MoneyGram bestätigt Hack: Sozialversicherungsnummern, Führerscheine und andere Kundendaten sind durchgesickert

https://mashable.com/article/moneygram-data-breach

10 Comments

  1. Freeze your credit, there’s no downside unless you’re doing a lot of hard credit checks (which would be abnormal): https://www.usa.gov/credit-freeze

    It’s free, easy, and protects you. It’s a no-brainer.

    Really disappointing that this is now the second day in a row that I’m sharing this link, for the Comcast leak yesterday, and now MoneyGram.
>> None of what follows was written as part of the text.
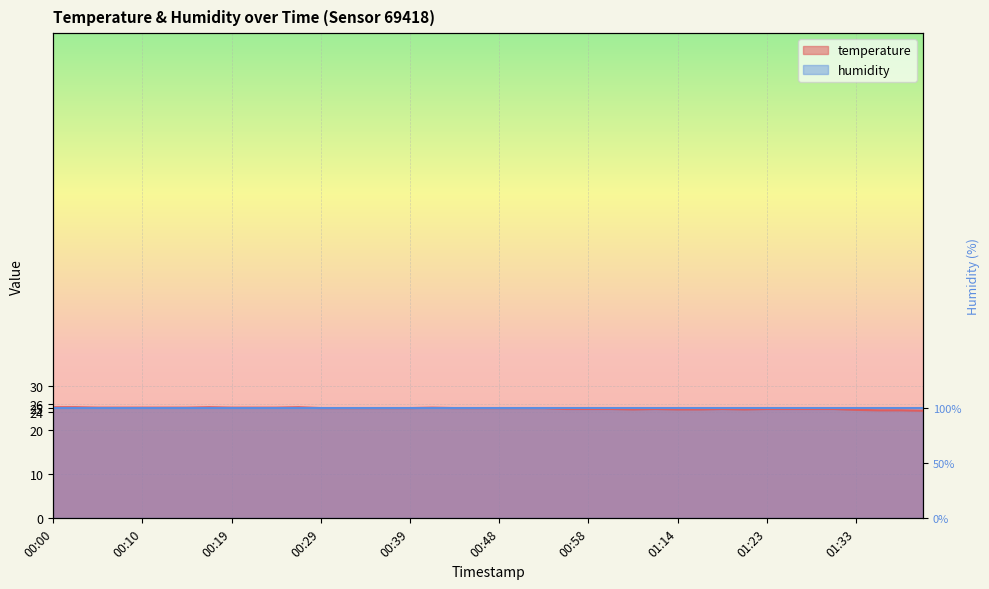

True or false: there are more than 1 points higher than both neighbors.

True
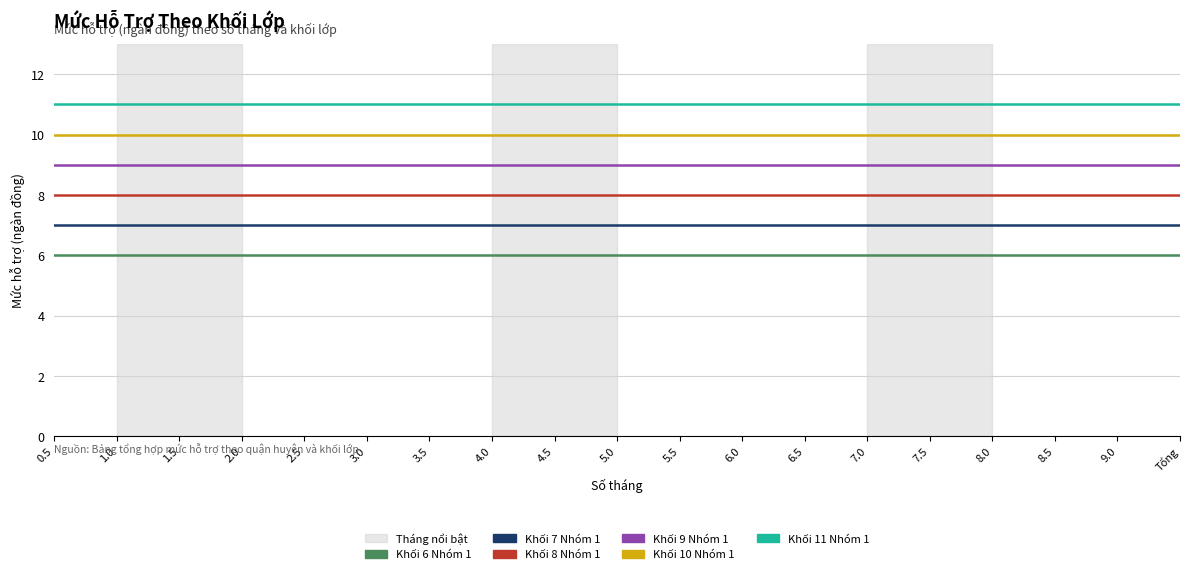

At 4.0, list the series in order from largest to smallest.

Khối 11 Nhóm 1, Khối 10 Nhóm 1, Khối 9 Nhóm 1, Khối 8 Nhóm 1, Khối 7 Nhóm 1, Khối 6 Nhóm 1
When will these orgs be held responsible with effective punishments?

  2. At this point the Social Security Administration should just start over and issue new numbers that are illegal to be used for any other purposes.

  3. Leaks will continue so long as the only recourse is a “whoopsie daisy, here’s a year of identity theft protection and credit monitoring, now go away”.

    Companies are not punished for losing your data and so they will continue doing so

  4. Fine, massive fine.

    Every time this occurs, the penalty should be at least a base amount of fine per piece of personal data exposed x the number of unique data entries. Start with 10K per data element and fine these businesses to the extreme – money transfers, banks, telecoms, insurers, etc.

  5. Sweet_Sweet_6972 on

    Reminder: Check if you’re affected. Freeze credit reports. Change passwords.

  6. bassbeatsbanging on

    OOPSIE! Our Bad!

    Here, enjoy a free year of pointless credit monitoring that is also a borderline scam.

  7. I think we are running a mass data migration operation. Or we are in a massive cyber war.